This is not an assignment, just a voluntary exercise for you to test if you grasp the concepts in the corresponding topics. It does not have to be handed in anywhere
You are given 2 datasets from https://nomadlist.com
- A community page for remote workers worldwide. Further, you are provided with a countries list, a dataset containing information on countries, regions and countrycodes.

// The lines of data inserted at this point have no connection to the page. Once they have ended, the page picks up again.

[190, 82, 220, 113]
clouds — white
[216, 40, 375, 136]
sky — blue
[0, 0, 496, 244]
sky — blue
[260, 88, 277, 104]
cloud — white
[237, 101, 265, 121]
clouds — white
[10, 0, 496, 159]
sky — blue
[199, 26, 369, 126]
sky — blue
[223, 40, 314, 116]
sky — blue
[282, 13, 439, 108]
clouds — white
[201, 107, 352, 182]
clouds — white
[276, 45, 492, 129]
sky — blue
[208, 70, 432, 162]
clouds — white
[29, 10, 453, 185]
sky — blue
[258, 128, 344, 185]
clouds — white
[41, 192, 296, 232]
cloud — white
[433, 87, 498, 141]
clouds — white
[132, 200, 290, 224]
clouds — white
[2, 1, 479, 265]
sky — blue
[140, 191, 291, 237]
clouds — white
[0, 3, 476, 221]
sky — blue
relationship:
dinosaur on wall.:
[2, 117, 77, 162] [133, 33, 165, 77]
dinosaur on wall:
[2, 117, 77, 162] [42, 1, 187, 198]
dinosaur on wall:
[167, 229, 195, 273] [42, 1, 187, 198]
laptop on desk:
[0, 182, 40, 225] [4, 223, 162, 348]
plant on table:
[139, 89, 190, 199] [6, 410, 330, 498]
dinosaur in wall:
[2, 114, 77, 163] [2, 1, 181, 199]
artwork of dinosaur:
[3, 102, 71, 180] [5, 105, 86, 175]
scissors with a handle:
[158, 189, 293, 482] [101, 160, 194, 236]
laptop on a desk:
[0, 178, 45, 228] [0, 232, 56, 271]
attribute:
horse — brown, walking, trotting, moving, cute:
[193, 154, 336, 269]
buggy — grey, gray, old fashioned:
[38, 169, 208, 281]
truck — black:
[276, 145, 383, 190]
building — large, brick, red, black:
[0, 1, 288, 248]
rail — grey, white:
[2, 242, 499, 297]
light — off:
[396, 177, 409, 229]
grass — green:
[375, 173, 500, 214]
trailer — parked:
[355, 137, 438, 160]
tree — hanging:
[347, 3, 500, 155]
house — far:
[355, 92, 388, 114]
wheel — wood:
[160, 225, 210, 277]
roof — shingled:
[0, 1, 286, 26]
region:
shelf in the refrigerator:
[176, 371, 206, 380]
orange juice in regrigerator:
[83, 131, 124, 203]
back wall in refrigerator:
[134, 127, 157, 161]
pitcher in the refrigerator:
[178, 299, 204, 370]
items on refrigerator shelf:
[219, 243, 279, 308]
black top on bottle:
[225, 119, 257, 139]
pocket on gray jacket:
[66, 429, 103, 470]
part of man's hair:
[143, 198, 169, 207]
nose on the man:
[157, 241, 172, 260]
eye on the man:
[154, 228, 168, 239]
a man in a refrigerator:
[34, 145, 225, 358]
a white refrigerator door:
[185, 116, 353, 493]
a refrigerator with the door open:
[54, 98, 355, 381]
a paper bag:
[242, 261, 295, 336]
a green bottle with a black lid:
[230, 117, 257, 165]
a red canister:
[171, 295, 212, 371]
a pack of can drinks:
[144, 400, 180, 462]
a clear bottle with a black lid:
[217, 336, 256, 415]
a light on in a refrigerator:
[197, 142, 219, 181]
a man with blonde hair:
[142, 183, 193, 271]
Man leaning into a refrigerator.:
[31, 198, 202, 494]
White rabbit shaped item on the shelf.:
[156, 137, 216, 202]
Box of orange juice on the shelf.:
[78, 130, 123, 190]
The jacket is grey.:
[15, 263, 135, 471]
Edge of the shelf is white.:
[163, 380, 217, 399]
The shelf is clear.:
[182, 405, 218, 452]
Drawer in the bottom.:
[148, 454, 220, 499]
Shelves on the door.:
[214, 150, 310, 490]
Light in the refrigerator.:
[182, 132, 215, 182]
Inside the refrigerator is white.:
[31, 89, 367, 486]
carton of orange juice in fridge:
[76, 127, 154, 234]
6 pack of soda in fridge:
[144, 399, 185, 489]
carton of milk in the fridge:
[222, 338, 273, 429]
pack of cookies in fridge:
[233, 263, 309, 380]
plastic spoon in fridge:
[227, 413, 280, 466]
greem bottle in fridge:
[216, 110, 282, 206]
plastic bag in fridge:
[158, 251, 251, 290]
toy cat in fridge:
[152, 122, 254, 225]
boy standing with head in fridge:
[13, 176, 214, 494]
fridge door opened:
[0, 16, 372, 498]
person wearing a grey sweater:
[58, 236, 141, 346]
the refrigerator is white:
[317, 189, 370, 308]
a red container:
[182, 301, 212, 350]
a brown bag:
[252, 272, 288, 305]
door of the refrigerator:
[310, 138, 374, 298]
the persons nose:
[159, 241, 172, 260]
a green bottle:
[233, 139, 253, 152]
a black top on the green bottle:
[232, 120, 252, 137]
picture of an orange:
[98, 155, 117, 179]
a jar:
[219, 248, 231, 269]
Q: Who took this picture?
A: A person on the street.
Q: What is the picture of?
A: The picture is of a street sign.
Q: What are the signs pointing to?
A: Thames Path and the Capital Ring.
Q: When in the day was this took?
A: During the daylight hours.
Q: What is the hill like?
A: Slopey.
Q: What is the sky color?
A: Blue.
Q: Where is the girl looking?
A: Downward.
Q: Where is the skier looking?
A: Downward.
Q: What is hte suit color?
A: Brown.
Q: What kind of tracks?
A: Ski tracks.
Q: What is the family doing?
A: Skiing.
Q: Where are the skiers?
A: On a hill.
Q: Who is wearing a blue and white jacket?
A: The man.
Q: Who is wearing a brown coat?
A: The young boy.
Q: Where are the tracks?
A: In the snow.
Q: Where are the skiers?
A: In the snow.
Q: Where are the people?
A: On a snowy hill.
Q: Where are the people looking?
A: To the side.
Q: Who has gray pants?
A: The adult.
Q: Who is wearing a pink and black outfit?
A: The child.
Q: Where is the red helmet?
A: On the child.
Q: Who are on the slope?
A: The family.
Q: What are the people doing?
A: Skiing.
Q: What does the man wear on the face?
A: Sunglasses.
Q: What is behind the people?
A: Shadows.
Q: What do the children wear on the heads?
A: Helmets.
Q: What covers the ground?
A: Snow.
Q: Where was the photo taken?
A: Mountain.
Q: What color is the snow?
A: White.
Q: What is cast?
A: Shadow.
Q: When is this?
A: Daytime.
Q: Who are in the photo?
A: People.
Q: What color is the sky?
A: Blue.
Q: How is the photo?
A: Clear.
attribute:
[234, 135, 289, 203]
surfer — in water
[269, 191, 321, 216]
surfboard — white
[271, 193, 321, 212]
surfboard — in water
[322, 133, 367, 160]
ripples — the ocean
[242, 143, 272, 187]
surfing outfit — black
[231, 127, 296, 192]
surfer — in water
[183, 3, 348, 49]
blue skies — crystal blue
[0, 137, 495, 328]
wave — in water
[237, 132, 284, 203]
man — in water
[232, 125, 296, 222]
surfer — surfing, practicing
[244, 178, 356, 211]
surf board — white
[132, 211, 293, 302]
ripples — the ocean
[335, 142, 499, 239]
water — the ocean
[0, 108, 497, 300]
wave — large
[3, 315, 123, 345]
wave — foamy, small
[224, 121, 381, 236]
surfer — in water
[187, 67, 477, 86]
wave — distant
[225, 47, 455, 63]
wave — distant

https://sds-aau.github.io/SDS-master/M1/data/trips.csv
https://sds-aau.github.io/SDS-master/M1/data/people.csv
https://sds-aau.github.io/SDS-master/M1/data/countrylist.csv
Preprocessing
a. Trips: transform dates into timestamps (note: in Python, you will have to coerce
errors for faulty dates)
b. Calculate trip duration in days (you can use loops, list comprehensions or map-lambda-functions (python) to create a column that holds the numerical value of the day. You can also use the datetime
package.)
c. Filter extreme (fake?) observations for durations as well as dates - start and end (trips that last 234565 days / are in the 17th or 23rd century) The minimum duration of a trip is 1 day! Hint: use percentiles/quantiles to set boundaries for extreme values - between 1 and 97, calculate and store the boundaries before subsetting. Rhint: Use percent_rank(as.numeric(variable))
to create percentiles
d. Join the countrylist data to the trips data-frame using the countrycode as a key e. [Only for python users ] Set DateTime index
as the start date of a trip
People a. How many people have a least a “High School” diploma? Hint: For this calculation remove missing value-rows or fill with “False”. b. How many “Startup Founders” have attained a “Master’s Degree”? Bonus: compared to people who don’t have a formal higher education (e.g. by using the “False” occurrences)? c. Who is the person with a Master’s Degree that has the highest number of followers? Bonus: Explore the individual further, what else can you find out?
Trips a. Which country received the highest number of trips? – And which the lowest? b. Which region received the highest number of trips in 2017? Use the start of trips as a time reference. c. Which country in “Western Europe” did travelers spent least time? – Provide visualization d. Do nomad Startup Founders tend to have shorter or longer trips on average?